Tony Discenzo

No. 76, 75
- Positions: Offensive tackle, punter, placekicker

Personal information
- Born: February 4, 1936 Cleveland, Ohio, U.S.
- Died: February 11, 2007 (aged 71) Cleveland, Ohio, U.S.
- Listed height: 6 ft 5 in (1.96 m)
- Listed weight: 240 lb (109 kg)

Career information
- High school: Cathedral Latin (Cleveland)
- College: Michigan State

Career history
- Boston Patriots (1960); Buffalo Bills (1960); Cleveland Bulldogs (1961–1962); Oakland Raiders (1963)*; Cleveland/Canton Bulldogs (1963–1964);
- * Offseason or practice squad member only

Career AFL statistics
- Games played: 8
- Stats at Pro Football Reference

= Tony Discenzo =

American football player (1936–2007)

Anthony Nicholas Discenzo Jr. (February 4, 1936 – February 11, 2007) was an American professional football offensive tackle who played one season in the American Football League (AFL) with the Boston Patriots and Buffalo Bills. He played college football at Michigan State University.

==Early life and college==
Anthony Nicholas Discenzo Jr. was born on February 4, 1936, in Cleveland, Ohio. He attended Cathedral Latin High School in Cleveland.

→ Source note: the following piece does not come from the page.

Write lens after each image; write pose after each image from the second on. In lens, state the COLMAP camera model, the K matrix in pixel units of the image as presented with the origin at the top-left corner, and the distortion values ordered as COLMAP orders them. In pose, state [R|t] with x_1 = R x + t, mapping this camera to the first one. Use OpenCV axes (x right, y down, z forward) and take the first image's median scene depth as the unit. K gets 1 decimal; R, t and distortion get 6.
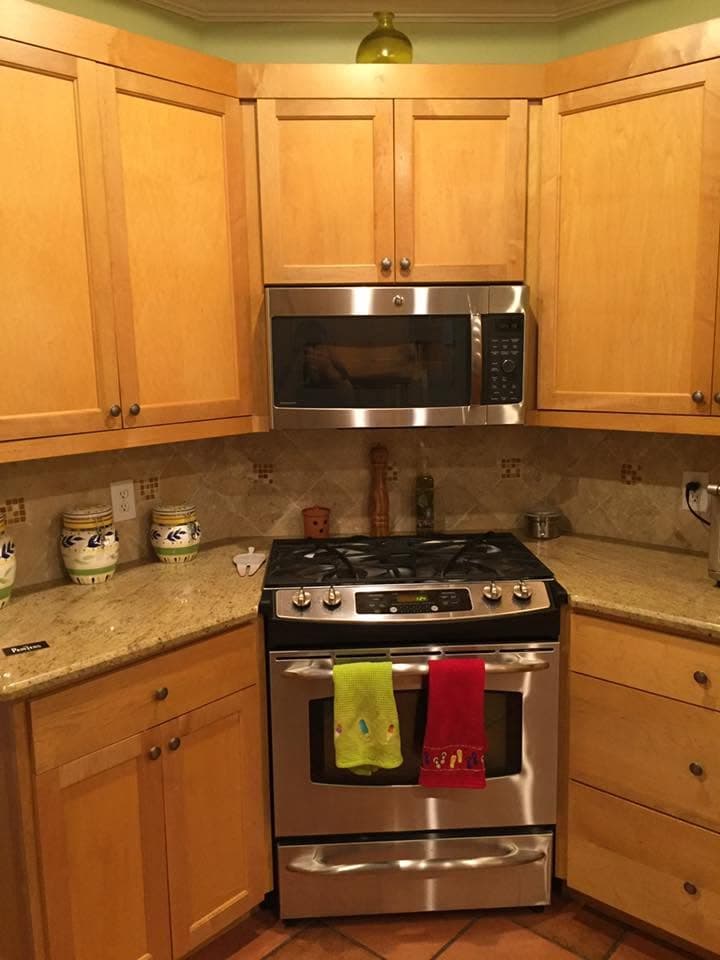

Discenzo played college football for the Michigan State Spartans of Michigan State University.

==Professional career==
Discenzo signed with the Boston Patriots of the American Football League (AFL) on March 8, 1960. He played in three games, all starts, for the Patriots during the AFL's inaugural 1960 season before being released on October 19, 1960.

Discenzo was signed by the Buffalo Bills of the AFL on November 10, 1960. He appeared in five games, starting two, for the Bills before being released on December 9, 1960.

Discenzo played for the Cleveland Bulldogs of the United Football League in 1961, punting 31 times for 1,036 yards while also converting 23 extra points and two field goals. He re-signed with the Bulldogs on July 27, 1962. During the 1962 season, he punted 40 times for a 34.8 yard average while scoring 19 extra points and four field goals.

Discenzo signed with the AFL's Oakland Raiders on March 30, 1963. He was later released on July 26, 1963.

Discenzo returned to the Bulldogs in 1963, converting 21 extra points and two field goals. He made one extra point for the newly-renamed Canton Bulldogs in 1964.

==Personal life==
Discenzo died on February 11, 2007, in Cleveland, Ohio.